**Text provided:**

You can use in-vector instead.

Anyway, if the time is a few hours (days?) in C++, 4 minutes in Python and 1 second in Racket, I'd not overoptimize the Racket part.

How hard is to translate the Python code to Racket? Are you using many libraries?

In my experiece, numeric code is faster in Racket, but strings are quite similar or even faster in Python. (One of my coworkers can get fast numeric code in Phyton using @jit but I never learned the details.)

damien_mattei · December 5, 2024, 3:38pm

oh. not exactly that.There is no port from python to racket.

There is many parts:

A trajectory of the Mio orbiter around the Mercury planet :

trajectories could be get from here (by human or with webservices):

https://amda.irap.omp.eu/

A simulation code:

which generate a 3D cube of physical data

The goal is to compare the result of simulation with the real data collected by the instruments of Mio. This require to put the trajectory in the cube and interpolate the data of simu at exact place of the points of the trajectory.

this is made by a python program cut_1D (not online) that use python libraries (numpy,scipy...) and fibo:

and we run only the interpolation (problem it take 4 minutes or more and needs special timeout in php, http, firefox that limit to 300s) in python online and Racket is between PHP and Python,generate XML,used for web services.
A problem is that just reading the data cube takes minutes as it is Gigabytes, the interpolation even in Python (not Fortran) is very fast indeed.

gus-massa · December 6, 2024, 12:09pm

That's very interesing. Some questions (perhaps too many ) :

Is the cube the same for all the points in the trajectory? (I guess no.)

Are you using all the data in the cube for the interpolation? (I guess it only uses a few voxels arround the point, let's say 10x10x10.) Can you load only a neighborhood of the satelite instead of the whole GB cube?

Is the data in the file of the cube saved in binary or text format. I think we had legacy code in Fortran that used Z16 to save the floating point numbers exactly, but we changed to normal text (I don't remember why. Perhaps because it's easier to find obvious stupid errors and also to cut and paste the intermediate data in other tools.)

Perhaps you can modify the program that create the cube to padd the numbers with 0 or spaces so all the floating point numbers use the same number of characters, and if you want to load x[207,182,99] you can read the file in binary mode and read the positions after (207*1000*1000+182*1000+99)*17+777 where 777 is the size of an imaginary header of the file.

**Required action A:**
In the forum thread on Racket and Python, what is the name of the Python program that places the trajectory in the cube and interpolates the simulation data?
**Required action B:**
Continue the forum thread on Racket and Python from its final sentence.

**Listed records:**
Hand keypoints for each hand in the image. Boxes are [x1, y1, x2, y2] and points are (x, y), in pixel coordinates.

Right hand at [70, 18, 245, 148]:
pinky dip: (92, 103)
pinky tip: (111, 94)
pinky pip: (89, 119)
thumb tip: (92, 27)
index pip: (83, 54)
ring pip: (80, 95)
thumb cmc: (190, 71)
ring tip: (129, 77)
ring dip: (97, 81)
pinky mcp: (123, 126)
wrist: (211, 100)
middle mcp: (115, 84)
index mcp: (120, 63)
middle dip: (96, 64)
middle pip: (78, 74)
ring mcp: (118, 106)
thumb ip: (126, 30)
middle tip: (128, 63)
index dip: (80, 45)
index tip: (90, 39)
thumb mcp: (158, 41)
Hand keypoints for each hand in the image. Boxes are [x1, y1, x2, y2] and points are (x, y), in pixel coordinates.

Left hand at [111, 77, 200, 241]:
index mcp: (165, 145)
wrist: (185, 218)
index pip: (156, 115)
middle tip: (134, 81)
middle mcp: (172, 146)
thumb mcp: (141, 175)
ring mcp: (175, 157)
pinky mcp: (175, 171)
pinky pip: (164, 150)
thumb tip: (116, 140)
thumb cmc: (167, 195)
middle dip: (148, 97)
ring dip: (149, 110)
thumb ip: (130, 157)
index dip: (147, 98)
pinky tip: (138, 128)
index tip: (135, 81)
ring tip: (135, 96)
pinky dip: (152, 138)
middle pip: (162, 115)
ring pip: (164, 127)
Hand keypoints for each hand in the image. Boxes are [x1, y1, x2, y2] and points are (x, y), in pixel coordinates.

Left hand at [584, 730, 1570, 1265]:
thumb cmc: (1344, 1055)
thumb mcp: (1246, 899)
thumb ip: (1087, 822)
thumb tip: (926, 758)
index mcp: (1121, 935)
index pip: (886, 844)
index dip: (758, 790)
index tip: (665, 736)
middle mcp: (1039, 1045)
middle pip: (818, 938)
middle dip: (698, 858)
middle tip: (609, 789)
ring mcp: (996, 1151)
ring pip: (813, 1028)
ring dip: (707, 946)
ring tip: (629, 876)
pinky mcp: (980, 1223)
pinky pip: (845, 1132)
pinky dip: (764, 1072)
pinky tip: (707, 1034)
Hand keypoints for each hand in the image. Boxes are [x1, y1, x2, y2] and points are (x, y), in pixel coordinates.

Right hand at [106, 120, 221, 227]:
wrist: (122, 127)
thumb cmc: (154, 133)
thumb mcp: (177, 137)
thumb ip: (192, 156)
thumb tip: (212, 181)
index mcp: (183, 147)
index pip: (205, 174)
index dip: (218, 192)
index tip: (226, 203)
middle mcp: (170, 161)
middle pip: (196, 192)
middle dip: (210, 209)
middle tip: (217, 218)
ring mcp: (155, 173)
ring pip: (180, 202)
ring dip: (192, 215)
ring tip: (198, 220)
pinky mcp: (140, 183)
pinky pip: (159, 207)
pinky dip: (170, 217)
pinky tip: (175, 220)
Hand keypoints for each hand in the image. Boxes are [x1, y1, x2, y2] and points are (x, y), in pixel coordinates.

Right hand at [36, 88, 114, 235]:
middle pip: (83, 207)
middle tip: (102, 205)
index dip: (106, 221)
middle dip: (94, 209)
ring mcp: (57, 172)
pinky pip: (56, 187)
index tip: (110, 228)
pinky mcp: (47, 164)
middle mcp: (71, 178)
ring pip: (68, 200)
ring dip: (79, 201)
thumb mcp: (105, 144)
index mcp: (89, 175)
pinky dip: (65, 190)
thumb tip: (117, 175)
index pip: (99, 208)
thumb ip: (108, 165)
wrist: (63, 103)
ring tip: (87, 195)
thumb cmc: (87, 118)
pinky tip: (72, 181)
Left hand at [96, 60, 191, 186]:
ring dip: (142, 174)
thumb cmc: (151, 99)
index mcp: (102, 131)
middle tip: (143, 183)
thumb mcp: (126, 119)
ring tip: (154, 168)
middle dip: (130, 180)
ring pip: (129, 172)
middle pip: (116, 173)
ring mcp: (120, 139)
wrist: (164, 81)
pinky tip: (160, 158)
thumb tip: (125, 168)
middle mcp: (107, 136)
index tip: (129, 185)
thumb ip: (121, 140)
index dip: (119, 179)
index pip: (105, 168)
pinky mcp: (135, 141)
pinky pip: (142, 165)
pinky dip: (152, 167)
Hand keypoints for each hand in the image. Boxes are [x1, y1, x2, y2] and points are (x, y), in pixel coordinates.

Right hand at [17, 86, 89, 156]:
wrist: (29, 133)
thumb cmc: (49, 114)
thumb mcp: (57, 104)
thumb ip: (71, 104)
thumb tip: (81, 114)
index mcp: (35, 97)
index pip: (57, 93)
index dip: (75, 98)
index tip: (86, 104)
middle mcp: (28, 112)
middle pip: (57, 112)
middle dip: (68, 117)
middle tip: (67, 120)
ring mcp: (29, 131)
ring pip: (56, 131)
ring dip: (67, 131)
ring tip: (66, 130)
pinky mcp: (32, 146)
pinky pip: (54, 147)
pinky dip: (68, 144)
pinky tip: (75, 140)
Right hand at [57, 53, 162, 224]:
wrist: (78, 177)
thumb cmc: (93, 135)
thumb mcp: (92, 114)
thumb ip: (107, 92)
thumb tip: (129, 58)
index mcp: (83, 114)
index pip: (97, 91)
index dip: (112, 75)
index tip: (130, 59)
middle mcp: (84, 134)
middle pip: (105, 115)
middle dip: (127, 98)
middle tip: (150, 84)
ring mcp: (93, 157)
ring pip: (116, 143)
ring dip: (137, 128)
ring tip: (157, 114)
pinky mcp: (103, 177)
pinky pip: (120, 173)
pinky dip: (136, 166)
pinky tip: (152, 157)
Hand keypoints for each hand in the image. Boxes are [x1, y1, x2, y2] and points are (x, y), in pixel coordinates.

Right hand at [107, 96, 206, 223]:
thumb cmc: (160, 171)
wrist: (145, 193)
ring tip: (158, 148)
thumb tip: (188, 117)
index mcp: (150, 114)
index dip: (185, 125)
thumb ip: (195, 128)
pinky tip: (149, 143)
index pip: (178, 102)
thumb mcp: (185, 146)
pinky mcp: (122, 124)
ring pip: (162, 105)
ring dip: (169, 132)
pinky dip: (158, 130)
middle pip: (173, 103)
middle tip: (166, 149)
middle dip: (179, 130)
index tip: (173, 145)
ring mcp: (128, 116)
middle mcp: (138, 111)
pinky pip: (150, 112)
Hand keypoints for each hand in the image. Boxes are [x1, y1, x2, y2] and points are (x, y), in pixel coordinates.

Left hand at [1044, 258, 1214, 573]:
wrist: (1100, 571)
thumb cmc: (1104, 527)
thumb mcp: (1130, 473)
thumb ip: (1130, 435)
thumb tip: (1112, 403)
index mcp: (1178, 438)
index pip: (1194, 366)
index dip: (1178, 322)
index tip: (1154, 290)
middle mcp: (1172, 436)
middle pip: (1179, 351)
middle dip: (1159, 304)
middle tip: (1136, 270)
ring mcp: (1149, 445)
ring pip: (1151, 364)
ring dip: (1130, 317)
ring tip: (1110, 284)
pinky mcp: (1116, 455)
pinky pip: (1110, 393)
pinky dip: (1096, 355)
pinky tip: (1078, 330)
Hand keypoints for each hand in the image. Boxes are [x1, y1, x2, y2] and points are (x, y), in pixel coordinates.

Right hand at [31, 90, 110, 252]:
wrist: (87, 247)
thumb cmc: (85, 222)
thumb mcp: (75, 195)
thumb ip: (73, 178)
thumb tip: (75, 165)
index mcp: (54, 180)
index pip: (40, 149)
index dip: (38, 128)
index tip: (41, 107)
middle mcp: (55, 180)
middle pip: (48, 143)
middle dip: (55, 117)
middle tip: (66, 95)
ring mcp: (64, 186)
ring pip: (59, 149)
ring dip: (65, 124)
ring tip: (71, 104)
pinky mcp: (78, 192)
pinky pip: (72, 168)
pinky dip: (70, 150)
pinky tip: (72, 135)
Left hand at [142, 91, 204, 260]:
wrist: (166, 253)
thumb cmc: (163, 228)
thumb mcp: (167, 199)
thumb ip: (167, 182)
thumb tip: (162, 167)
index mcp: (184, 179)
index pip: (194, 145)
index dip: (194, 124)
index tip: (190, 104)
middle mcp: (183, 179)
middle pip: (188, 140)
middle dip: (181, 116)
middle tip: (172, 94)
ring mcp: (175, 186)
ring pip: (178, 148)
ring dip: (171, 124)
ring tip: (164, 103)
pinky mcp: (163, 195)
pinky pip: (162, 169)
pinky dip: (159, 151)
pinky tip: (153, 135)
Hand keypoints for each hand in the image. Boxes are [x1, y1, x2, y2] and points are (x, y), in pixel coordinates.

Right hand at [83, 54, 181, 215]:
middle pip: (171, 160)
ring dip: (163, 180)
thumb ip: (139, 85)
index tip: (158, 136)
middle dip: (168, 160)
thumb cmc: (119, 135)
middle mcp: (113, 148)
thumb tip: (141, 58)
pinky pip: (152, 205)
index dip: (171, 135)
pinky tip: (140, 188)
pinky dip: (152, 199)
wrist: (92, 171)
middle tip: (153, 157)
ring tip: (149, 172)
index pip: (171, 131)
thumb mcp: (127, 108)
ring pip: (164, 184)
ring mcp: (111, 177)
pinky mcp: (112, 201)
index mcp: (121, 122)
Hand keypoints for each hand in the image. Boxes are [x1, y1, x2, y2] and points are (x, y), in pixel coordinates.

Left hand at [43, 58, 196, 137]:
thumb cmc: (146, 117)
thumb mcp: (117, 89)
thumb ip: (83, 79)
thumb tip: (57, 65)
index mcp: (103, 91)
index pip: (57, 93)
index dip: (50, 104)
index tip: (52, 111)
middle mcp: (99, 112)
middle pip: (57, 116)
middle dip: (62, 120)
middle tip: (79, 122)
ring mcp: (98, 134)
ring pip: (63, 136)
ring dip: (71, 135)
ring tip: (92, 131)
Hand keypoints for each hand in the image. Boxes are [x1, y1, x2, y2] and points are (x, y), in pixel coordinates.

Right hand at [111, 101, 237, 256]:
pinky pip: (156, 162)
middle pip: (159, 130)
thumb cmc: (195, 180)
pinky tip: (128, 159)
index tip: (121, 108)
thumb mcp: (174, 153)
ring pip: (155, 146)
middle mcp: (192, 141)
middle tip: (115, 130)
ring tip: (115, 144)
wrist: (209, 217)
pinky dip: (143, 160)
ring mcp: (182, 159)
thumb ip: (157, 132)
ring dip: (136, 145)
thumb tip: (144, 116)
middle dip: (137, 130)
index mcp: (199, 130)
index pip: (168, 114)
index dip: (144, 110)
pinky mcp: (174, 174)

**Answer space A:**
The program is called cut_1D.

**Answer space B:**
damien_mattei · December 6, 2024, 5:58pm

the cube is the simulated space (where the satellite move in his orbit around Mercury) there will be one cube for each physical data : magnetic field, speed and rho (good question , i forget a bit what researche explain me, i just the guy behind the application web,not researcher, even if i know electro magnetism and learn physic at university and already work on Fortran simulation of stellar physic, rho should be electric density ,speed? hum... some of solar wind but i could be wrong...) there is no big secret just compare real data with simulation, the scientific approach since Greek antiquity.

It is a partially a port of web app of another laboratory, they used Fortran , not Python.

unfortunately selecting a few points force also to read the full cube (which takes 5 minutes) to make the selection

in text it was worse, they give me text file , many times bigger than the binary ones,i had to convert it in binary ,see :

but your idea is interesting, perheaps we can compress the data, i perheaps not try that. (can not remember if the gziped files are shorter) Then modify the python interpolation to deal with compressed data. I can try that but i set up the web server on my Mac laptop and i have not it now, also i noticed on a desktop PC the read of file is faster ,1 minute or 2, if installed on a server this could be faster ,unless they virtualise the web server as our sys. admin. often do.

Thank for your interest.

gus-massa · December 8, 2024, 2:38am

My guess is that this happens because you are using a standard reader for vtk files from a package.

My recomendation is to write your own reader. It looks that is has a variable length header in text that you should parse and then a binary blob that is the array. (I think the binary version and no compression is better to read random points..)

Let's assume you need 10x0x10 points arround each 1440 measurement, that's only 1,500,000 flonums to read. Instead of the full cube that has like 1000x1000x1000. Beeng too optimistic, that is a 1000 speedup but real life and disk storage are harder, so I guess a 100 speedup is more realistic. So the time will go from 4 minutes to 2 seconds. Also, a small memory footprint may reduce other problems and make everything faster.

I think it can be implemented in less than a week, so I strongly recomend to try it.

(My recomendation is to load only the 10x10x10 datas and then just drop them and load the next 10x10x10 data. In other scenarios it may be helpful to save them in a hash or something and avoid reading them again later. But in this case the simple solution seams to be fast enough and easier to implement.)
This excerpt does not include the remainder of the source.